Red flags that your church’s discipline is going off the rails
- No written, Scripture-anchored charge after you ask for one.
- “Tone” or “optics” language replacing biblical categories.
- Immediate removal from service with no established sin.
- Meetings stacked with elders, but no invitation to bring witnesses.
- Bylaws used to avoid congregational involvement (or “membership updates” used as post-hoc ratification).
- Pressure on your spouse to attend “for optics,” not care.
If you’re seeing these, document everything, insist on Scripture, and—if necessary—appeal to the congregation. If that avenue is closed, you’re not in a congregational church; you’re in an elder-ruled corporation with Sunday music.

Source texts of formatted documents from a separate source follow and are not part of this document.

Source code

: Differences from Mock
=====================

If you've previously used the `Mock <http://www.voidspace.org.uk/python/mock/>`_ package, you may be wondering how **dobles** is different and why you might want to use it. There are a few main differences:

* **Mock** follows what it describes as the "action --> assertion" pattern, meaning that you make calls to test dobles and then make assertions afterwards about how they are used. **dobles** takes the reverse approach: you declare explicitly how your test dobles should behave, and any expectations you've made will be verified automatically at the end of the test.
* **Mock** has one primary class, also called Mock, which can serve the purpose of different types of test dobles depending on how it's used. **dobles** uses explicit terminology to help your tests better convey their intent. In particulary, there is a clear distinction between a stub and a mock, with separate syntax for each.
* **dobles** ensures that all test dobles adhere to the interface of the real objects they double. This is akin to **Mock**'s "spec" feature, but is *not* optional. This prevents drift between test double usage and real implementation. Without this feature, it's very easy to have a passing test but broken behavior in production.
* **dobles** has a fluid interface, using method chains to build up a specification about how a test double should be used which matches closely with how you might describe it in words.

A better, Baptist way forward (concrete reforms)
- Codify due process. Require written charges citing specific texts, delivered to the member before any action.
- Restore congregational authority. Any removal from membership must be a church action, not an elder memo.
- Define discipline’s scope. Limit to biblically defined sins that are personal, provable, and unrepented—not prudential policy disputes.
- Protect families. Bar meetings that pressure spouses late in pregnancy; assign pastoral care when online mobs form.
- Teach Christian citizenship. Preach how to apply the Decalogue and the whole counsel of God to public life, so laymen aren’t punished for doing what pulpits neglect.
- Transparency after action. If discipline proceeds, read the charge and Scripture to the body, state the unrepentant behavior, and call for prayer and pursuit—no PR euphemisms.
Why this matters beyond one church
This issue is particularly troubling considering how much respect Matt Boswell has in conservative circles. Yet Keene’s story is not an outlier. It’s a case study in how seeker-sensitive respectability and elder-centric governance combine to create a new set of “sins” (offending elite tastes) while ignoring the old ones (cowardice, partiality, fear of man). When discipline is decoupled from Scripture and the congregation, it becomes a cudgel to manage optics and marginalize dissent. That’s not Baptist. It’s not biblical. And it will keep hemorrhaging faithful men and families until churches repent—of abusing discipline itself.